Changements dégénératifs
Les modifications dégénératives de la colonne vertébrale sont fréquentes, mais globalement rarement responsables de paraplégie. En général, ils sont diagnostiqués et traités avant qu’une compression de la moelle épinière de haut niveau puisse se produire. Néanmoins, une hernie discale importante avec compression du myélon (fig. 6) ou de la cauda equina, par exemple, ainsi qu’une sténose préexistante du canal rachidien cervical associée à un traumatisme (fig. 6), une instabilité ou une hernie discale mineure, peuvent entraîner une symptomatologie aiguë de la paraplégie. Chez les patients âgés, les syndromes médullaires peuvent être dus à un traumatisme supplémentaire, souvent léger, dans le cas d’un canal rachidien cervical rétréci de manière dégénérative, sans qu’il y ait de lésions osseuses [9]. Dans ces cas, qui représentent environ 10% de toutes les lésions de la moelle épinière, la décision d’un traitement conservateur ou chirurgical doit être prise individuellement pour chaque patient, il n’existe pas d’algorithmes de traitement fondés sur des preuves [10]. En particulier, le moment optimal pour une intervention chirurgicale n’est pas non plus clair, même si des études isolées ont montré les avantages d’une décompression rapide des structures neurales [11]. Chez les patients âgés, les évolutions prolongées et chroniques sont malheureusement fréquentes.
Perspectives
Il n’est pas possible aujourd’hui d’intervenir chirurgicalement sur les dommages causés au myélon par une compression ou une lacération. C’est là qu’intervient la rééducation, qui a fait des progrès considérables au cours de la dernière décennie. L’importance de la réhabilitation précoce a notamment été reconnue. La capacité de régénération et la plasticité de la moelle épinière sont aujourd’hui l’objet d’une intense activité de recherche. La compréhension des mécanismes qui régissent les processus de réparation dans le système nerveux central s’est considérablement améliorée au cours des 20 dernières années. En particulier, la protéine Nogo-A inhibant la croissance des nerfs et son récepteur NgR1, mais aussi d’autres mécanismes, limitent la capacité de régénération dans le système nerveux central. Différentes approches expérimentales ont été développées pour surmonter ces limitations [12]. Si l’on parvient à influencer favorablement le potentiel de régénération du myélon après des blessures, le pronostic de nombreux patients s’en trouverait considérablement amélioré.

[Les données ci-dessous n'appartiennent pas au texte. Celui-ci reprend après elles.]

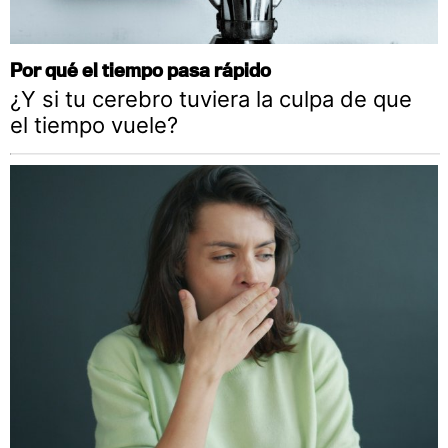
Por qué el tiempo pasa rápido
¿Y si tu cerebro tuviera la culpa de que
el tiempo vuele?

Un autre domaine de recherche prometteur comprend la thérapie par cellules souches. Le remplacement des cellules nerveuses et gliales détruites et la récupération fonctionnelle peuvent être obtenus par transplantation chirurgicale de cellules souches ou progénitrices d’origines diverses, comme le tissu fœtal humain, des lignées cellulaires génétiquement modifiées et des cellules souches embryonnaires ou somatiques (adultes) [13]. Une récente étude multicentrique menée en Suisse sur la transplantation intramédullaire de cellules souches neurales multipotentes humaines chez des patients souffrant de lésions cervicales et thoraciques de la moelle épinière a montré que cette méthode était sûre et ne présentait pas de risque de détérioration neurologique, bien que les résultats à long terme soient encore attendus [14]. Outre la recherche fondamentale, la recherche translationnelle doit également être développée afin de mettre au point de nouvelles méthodes thérapeutiques prometteuses pour ces patients gravement atteints.
Message Take-Home
- Le traitement chirurgical des lésions médullaires vise à éliminer par microchirurgie la compression des structures neurales qui persiste dans la plupart des cas et, le cas échéant, à rétablir la stabilité de la colonne vertébrale.
- Les lésions transversales incomplètes en cas de compression résiduelle, l’apparition d’une paralysie après un intervalle libre, les déficits neurologiques ascendants et les lésions instables ou ouvertes de la colonne vertébrale nécessitent généralement un traitement chirurgical.
- Le rétablissement chirurgical de la stabilité et de la fonction de la colonne vertébrale est une condition préalable à une mobilisation rapide dans le cadre de la rééducation qui s’ensuit.